O Ministério da Economia anunciou medidas adicionais para assegurar o abastecimento de bens essenciais às províncias de Inhambane e Gaza, afectadas pelas cheias e inundações. O ministro Basílio Muhate avaliou os impactos das chuvas em Manica e reforçou o compromisso do Executivo com a assistência imediata e a recuperação das comunidades. Paralelamente, o Secretário de Estado do Comércio reuniu-se com comerciantes da Beira para definir estratégias de abastecimento através do corredor da Beira. O Governo garantiu que está a trabalhar para prevenir especulação de preços e assegurar estabilidade económica e social às populações afectadas.

Economia reforça abastecimento de bens essenciais para Inhambane e Gaza

O Governo anunciou medidas adicionais para garantir o abastecimento de bens essenciais às províncias de Inhambane e Gaza, afectadas pelas cheias e inundações que têm condicionado a circulação e a logística em várias regiões do país.

O Ministro da Economia, Basílio Muhate, deslocou-se à Província de Manica para avaliar, no terreno, os impactos das chuvas e reforçar a coordenação institucional.

“Estamos aqui para acompanhar os danos, reforçar a coordenação e assegurar respostas atempadas às populações afectadas”, afirmou Basílio Muhate.

O governante sublinhou que o Executivo mantém o compromisso com a assistência imediata, o reforço da resiliência e a recuperação das comunidades atingidas.

Reunião com comerciantes da Beira

Paralelamente, o Secretário de Estado do Comércio reuniu-se com a Associação Comercial da Beira para definir estratégias de reforço do abastecimento de produtos essenciais às províncias de Inhambane e Gaza, através do corredor da Beira.
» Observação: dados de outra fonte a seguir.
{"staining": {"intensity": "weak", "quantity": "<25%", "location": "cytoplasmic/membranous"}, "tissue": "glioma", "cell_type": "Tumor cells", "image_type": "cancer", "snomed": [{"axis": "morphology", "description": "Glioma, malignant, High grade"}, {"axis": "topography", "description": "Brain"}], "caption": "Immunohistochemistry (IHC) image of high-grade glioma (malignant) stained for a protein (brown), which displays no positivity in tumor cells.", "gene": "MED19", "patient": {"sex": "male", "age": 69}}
“Esta iniciativa, orientada pelo Presidente da República, visa assegurar o fornecimento regular, a estabilidade do mercado e a protecção do poder de compra das famílias”, disse o Secretário de Estado.

O Governo informou que a assistência será intensificada nos próximos dias, tanto por via de donativos como através do comércio normal.

“Estamos a trabalhar para prevenir práticas especulativas e garantir preços justos às populações afectadas”, afirmou Basílio Muhate.

As medidas anunciadas enquadram-se na estratégia de resposta rápida às calamidades naturais, procurando assegurar que as comunidades afectadas pelas cheias tenham acesso contínuo a bens essenciais e condições para recuperar a sua estabilidade económica e social.